--- INFORMATION SHOWN ---
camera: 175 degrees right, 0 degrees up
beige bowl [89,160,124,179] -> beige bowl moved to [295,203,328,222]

...

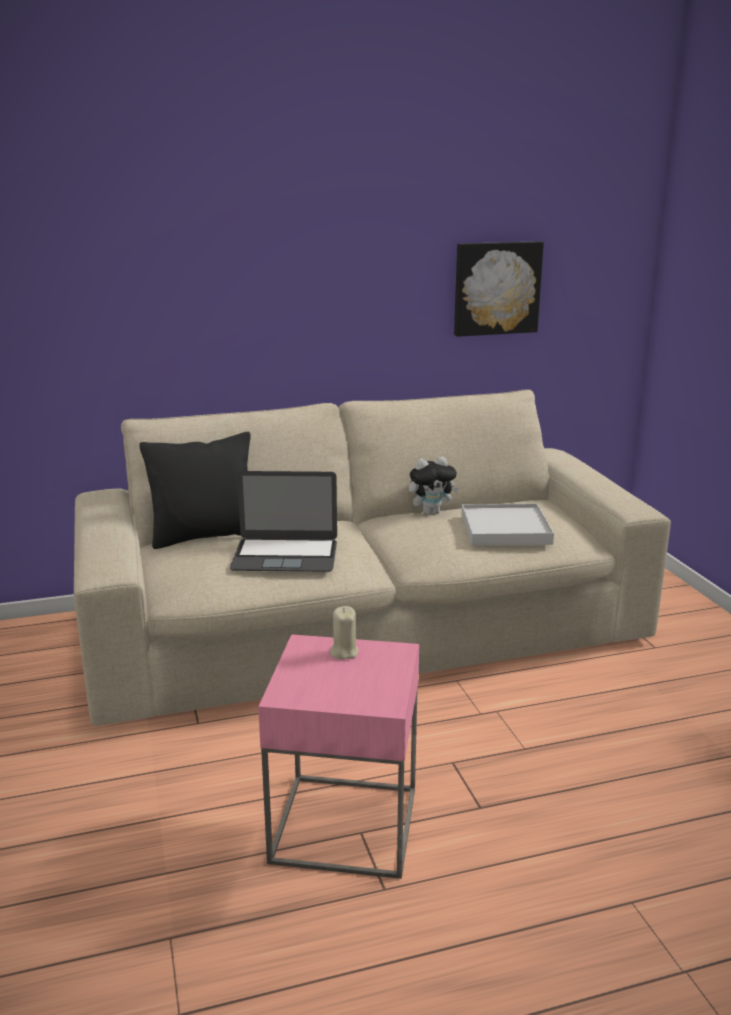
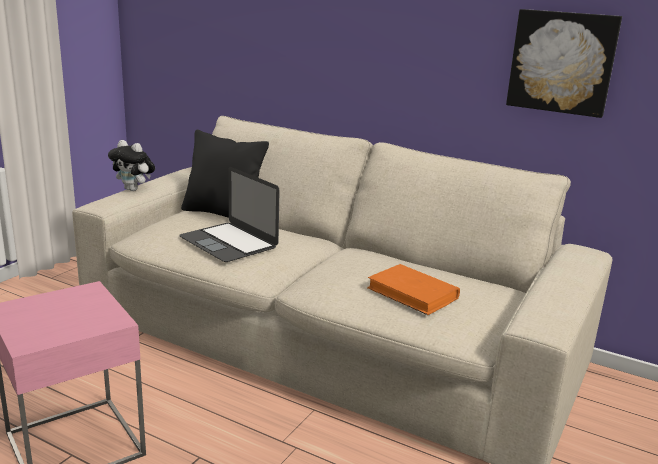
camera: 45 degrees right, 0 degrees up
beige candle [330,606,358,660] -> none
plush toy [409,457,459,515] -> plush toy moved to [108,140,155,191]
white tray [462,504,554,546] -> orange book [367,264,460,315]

--

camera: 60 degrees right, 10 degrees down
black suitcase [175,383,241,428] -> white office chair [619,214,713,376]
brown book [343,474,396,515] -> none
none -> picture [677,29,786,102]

--- WHAT TO PRODUCE ---
Whenever a line in the entries above includes the word "right", pull that line out.

--- RESULT ---
camera: 175 degrees right, 0 degrees up
camera: 45 degrees right, 0 degrees up
camera: 60 degrees right, 10 degrees down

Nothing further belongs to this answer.